- Portrayed by: Frazer Hines
- Duration: 1972–1994
- First appearance: 16 October 1972
- Last appearance: 11 August 1994
- Created by: Kevin Laffan
- Introduced by: David Goddard (1972) Richard Handford (1984)

= Joe Sugden =

Fictional character from Emmerdale

Joseph "Joe" Sugden is a fictional character from the British television soap opera Emmerdale, played by Frazer Hines. He first appeared on-screen during the soap's first episode broadcast 16 October 1972 and remained in the programme until 1983. After a brief return in the following year, Hines reprised his role on a permanent basis in 1986, a landmark year for the show under Richard Handford. He made his last appearance in August 1994, and subsequently died off-screen the following year.

==Development==
Joe is a farmer as was his father. When Emmerdale began it depicted actual farm life. Rather than act out tasks, Hines learned to dip sheep and milk cows.

Joe is involved in a relationship with Christine Sharp (Angela Cheyne). They married during the episode broadcast on 10 September 1974. The duo overcome a series of problems before marrying and Christine has the wedding day "she'd always dreamed of". To commemorate the event TVTimes featured a promotional souvenir photograph for readers prior to the episode's airdate.

In August 1994, Hines, along with Madeleine Howard (Sarah Sugden) and Fionnuala Ellwood (Lynn Whiteley), departed the serial. At the time Hines commented "We've all been there for a while and just decided it was time to move on." He later stated that he was ready for a change and had wanted to pursue more comedy for a while. On-screen, Joe moves to Spain to be with his mother.

==Storylines==
Joe was born on 31 May 1949, named after his paternal grandfather, and is the youngest child of Jacob and Annie Sugden (Sheila Mercier).
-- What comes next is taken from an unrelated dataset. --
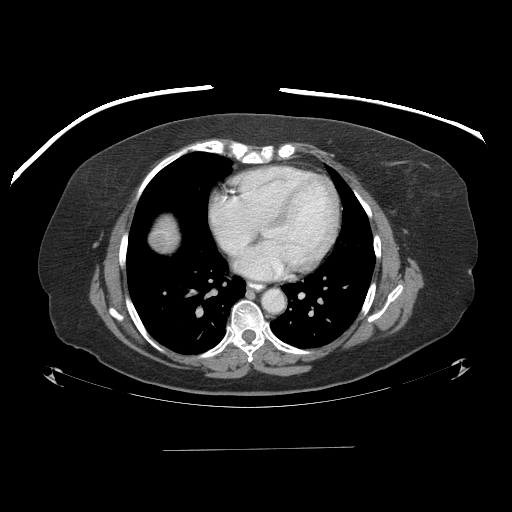
Contrast-enhanced abdominal CT (liver protocol), one axial slice; position 90 of 103 along the scan axis; reconstruction kernel STANDARD; one of 2 acquisitions stored at this slice position; soft-tissue window (W 400 / L 40 HU); 2.5 mm slice thickness; 512 × 512 image matrix, field of view 500 × 500 mm. Case-level facts recorded for this patient, not image findings: diagnosis: hepatocellular carcinoma (patient treated with transarterial chemoembolisation; whether this scan precedes or follows treatment is not stated here); TNM stage (as recorded): Stage-IIIA; Child-Pugh class: A; tumour size: 5.2 cm.
Outlined on this slice (semi-automatically segmented with operator editing):
- liver parenchyma outside the tumour (the mass and vessels are separate outlines, so this box may not span the whole liver): bounding box [x1, y1, x2, y2] px = [150, 216, 176, 250]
After Jacob dies, the family learn that he has left the farm to his estranged son, Jack Sugden, who divides it between the family.
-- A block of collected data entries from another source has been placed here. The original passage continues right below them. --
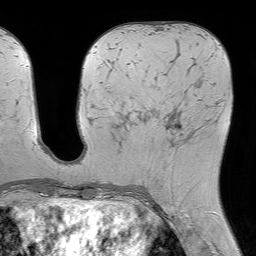
Breast MRI (dynamic contrast-enhanced), one axial slice; slice 28 of 64 in the series (ordered by position); cropped to one breast; dynamic contrast-enhanced series, time point 2 of 7 at this slice position (early post-contrast); 1.5 T; TE 4.6 ms, TR 7.2 ms; 256 × 256 image matrix, field of view 230 × 230 mm. Female patient.
Outlined on this slice (semi-automatic segmentation, software-assisted and operator-edited):
- enhancing-tissue mask used for the functional tumour volume (all voxels passing the contrast-enhancement thresholds inside the analysis volume; usually the tumour): bounding box [x1, y1, x2, y2] px = [135, 106, 211, 147]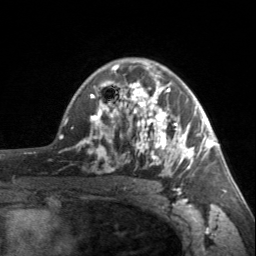
Breast MRI, one axial slice. Cropped to one breast. Dynamic contrast-enhanced series, time point 2 of 7 at this slice position (early post-contrast). 3 T. TE 1.7 ms, TR 4.6 ms. 256 × 256 image matrix, field of view 150 × 150 mm. Female patient.
Annotated regions visible in this slice (semi-automatic segmentation, software-assisted and operator-edited):
- enhancing-tissue mask used for the functional tumour volume (all voxels passing the contrast-enhancement thresholds inside the analysis volume; usually the tumour): bounding box (x1, y1, x2, y2) in pixels: (90, 63, 203, 175)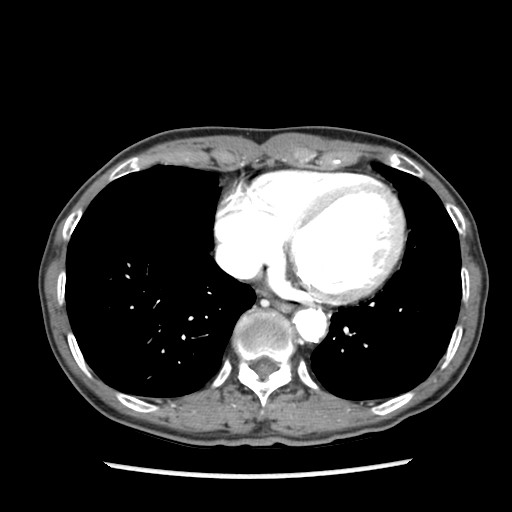
Contrast-enhanced abdominal CT (liver protocol), one axial slice; slice 82 of 87 in the series (ordered by position); reconstruction kernel STANDARD; 140 kVp; soft-tissue window (W 400 / L 40 HU); 2.5 mm slice thickness; 512 × 512 image matrix. Case-level facts recorded for this patient, not image findings: diagnosis: hepatocellular carcinoma (patient treated with transarterial chemoembolisation; whether this scan precedes or follows treatment is not stated here); TNM stage (as recorded): Stage-IIIB; Child-Pugh class: A; tumour differentiation: well differentiated; tumour nodularity: uninodular.
Outlined on this slice (semi-automatic segmentation, software-assisted and operator-edited):
- abdominal aorta: bounding box [x1, y1, x2, y2] px = [295, 308, 325, 341]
After a failed attempt at courting Marian Wilks (Gail Harrison), Joe starts dating Christine Sharp and they soon marry but separate when Christine decides she does not want to be a farmer's wife. Christine returns the following year to reconcile but Joe wants a divorce and she leaves for good. Joe's next relationship is with Kathy Gimbel (Polly Hemingway), who moves in with him. Their relationship is a huge talking point in the village as Kathy is separated from her husband, Kenny. When Kathy's father, Jim (John Atkinson) shoots himself, Kathy leaves Joe to live with her mother, Freda (Mary Henry).
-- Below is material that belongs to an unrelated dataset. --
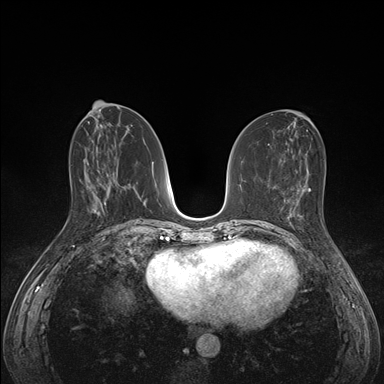
Breast MRI (dynamic contrast-enhanced), one axial slice. Dynamic contrast-enhanced series, time point 2 of 7 at this slice position (early post-contrast). 1.5 T. TE 1.5 ms, TR 4.1 ms. 384 × 384 image matrix, field of view 320 × 320 mm. Female patient.
Outlined on this slice (semi-automatically segmented with operator editing):
- enhancing-tissue mask used for the functional tumour volume (all voxels passing the contrast-enhancement thresholds inside the analysis volume; usually the tumour): box from (x=285, y=199) to (x=337, y=248) px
Joe gets a job working for NY estates and gets jobs for his nephew Jackie Merrick (Ian Sharrock) and Jackie's half-sister Sandie (Jane Hutcheson). Joe develops feelings for vicar's daughter Barbara Peters (Rosie Kerslake) in 1983 but is rejected and moves to France for several years but briefly returns for the funeral of his grandfather, Sam Pearson (Toke Townley), in November 1984. In 1986, Joe returns permanently and becomes regional manager for NY Estates. During this time, he has a brief relationship with Karen Moore (Annie Hulley), who had previously had an affair with Jack, but Karen ends the relationship.

Joe meets divorcee Kate Hughes (Sally Knyvette), and her two teenage children, Rachel (Glenda McKay) and Mark Hughes (Craig McKay). Initially Kate and Joe argue after he shoots her dog for bothering his sheep but they eventually fall in love. Joe proposes, but with Mark and Rachel opposed and wanting Kate to reconcile with their father, David (Martyn Whitby), Joe becomes worried. They do marry and Kate's children eventually come round to their mother's new marriage. Kate accidentally runs over Pete Whiteley – a married man who had had an affair with Rachel – whilst drunk, killing him. She is jailed for two years, but released after a year. Joe and Kate attempt to make their marriage work, but Kate ultimately feels too big a distance has grown between them, so tells Joe the marriage is over and returns to Sheffield. Rachel and Mark decide to stay and Joe forms a closer relationship with them. Joe later has a controversial relationship with Pete's widow, Lynn, but suspects her main motive is to upset Rachel, so breaks things off. He also becomes attracted to Kim Tate (Claire King), but she remains faithful to husband Frank, and the two ultimately remain just good friends, even after Kim and Frank separate.

Joe and Mark argue over a vacuum cleaner that needs returning so Mark goes to the Whiteley Farm when a large section of an Eastern European Airjet comes down, knocking down a wall which falls on Mark, killing him. Joe, his mother, Annie, and her new husband, Leonard Kempinski (Bernard Archard), are also hit when another part of the plane hits his car. Joe breaks a leg, Annie is left comatose and Leonard is killed. When Joe learns of Mark's death, he becomes very depressed and blames himself. Vic Windsor later finds Joe with a shotgun, contemplating suicide. Jack is eventually able to talk him out of it.

After Joe saves Dave Glover (Ian Kelsey) from being run over by a car, Jack and Rachel persuade him to go to spend time with Annie in Spain. The following year, news reaches Emmerdale that Joe has died in a car crash. Annie and Amos Brearly (Ronald Magill) return to the village for his funeral.

In February 2026, Robert finds the old Emmerdale Farm stone in Annie's field and mentions to Aaron Dingle that Joe touched that stone many times over the years.

==Reception==
The character was selected as one of the "top 100 British soap characters" by industry experts for a poll to be run by What's on TV, with readers able to vote for their favourite character to discover "Who is Soap's greatest Legend?" In 1998, writers from Inside Soap published an article about the top ten characters they wanted to return to soap. Joe was featured and they opined that "his gentle charm and Yorkshire grit made him irresistible to a seemingly endless stream of women."